しかし当選したらなぜか急に強硬になったように見える。親ロシア派を「テロリスト」と呼び、武器を放棄しなければ交渉には応じないとして、軍に制圧を命じた。親ロシア派が占拠したドネツクの国際空港の奪回作戦では、戦闘機やヘリ空挺部隊まで投入した。どうやら空港は政府側が支配したようだが、この作戦で親ロシア派は50人から数百人も死亡したという報道がある。
ロシアのプーチン大統領は、選挙前から「ウクライナ国民の意思を尊重する」と語り、暫定政権に対するこれまでの態度を一変させてきた。しかし一方で、ロシアはロシア系住民の安全を守る権利があるとして、軍事介入という札は手元に置いたままだ。国境線に集結した4万のロシア軍を撤退させるといいながら、撤退した事実はない。
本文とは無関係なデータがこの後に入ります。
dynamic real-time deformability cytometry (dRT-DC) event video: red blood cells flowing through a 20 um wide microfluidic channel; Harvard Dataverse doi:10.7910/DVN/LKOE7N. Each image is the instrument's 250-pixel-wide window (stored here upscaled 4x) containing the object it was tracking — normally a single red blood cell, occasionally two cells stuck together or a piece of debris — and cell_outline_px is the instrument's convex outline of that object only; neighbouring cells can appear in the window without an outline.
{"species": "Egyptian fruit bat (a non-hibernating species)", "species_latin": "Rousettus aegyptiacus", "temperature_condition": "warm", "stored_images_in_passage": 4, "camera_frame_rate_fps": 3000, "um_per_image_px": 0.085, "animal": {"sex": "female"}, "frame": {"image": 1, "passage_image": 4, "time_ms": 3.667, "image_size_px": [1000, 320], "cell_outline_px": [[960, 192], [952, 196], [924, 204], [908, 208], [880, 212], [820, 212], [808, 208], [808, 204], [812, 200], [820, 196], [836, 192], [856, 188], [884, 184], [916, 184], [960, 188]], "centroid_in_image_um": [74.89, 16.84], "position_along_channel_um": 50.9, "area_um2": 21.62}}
これだけの「犠牲者」を出して、果たしてプーチン大統領は黙っていられるのだろうか。ポロシェンコ氏は6月前半にプーチン大統領と会談するとしていたが、現段階でロシア側は否定的であるようだ。何百人もの親ロシア派を見殺しにした後、すぐにウクライナの新大統領と会談するというのでは、クリミア併合後に急上昇していたプーチン大統領の国内支持率が大きく揺らぐかもしれない。
この後、ポロシェンコ氏がどのように親ロシア派と折り合いをつけるのか、そこにロシアがどのように関わるのかで、ウクライナ危機が鎮静化するかどうか左右される。ポロシェンコ氏は48歳と若いが、ウクライナのジャンヌ・ダルクと呼ばれたティモシェンコ元首相のもとで外務大臣を務めたこともある。
それでも政治的手腕ということになると未知数だ。オレンジ革命と呼ばれた親欧州派が勝利した後、その政権は迷走した。今回は迷走することなく、ウクライナという地政学的に難しい位置にある国をまとめていけるのかどうか、まだ予断は許されない。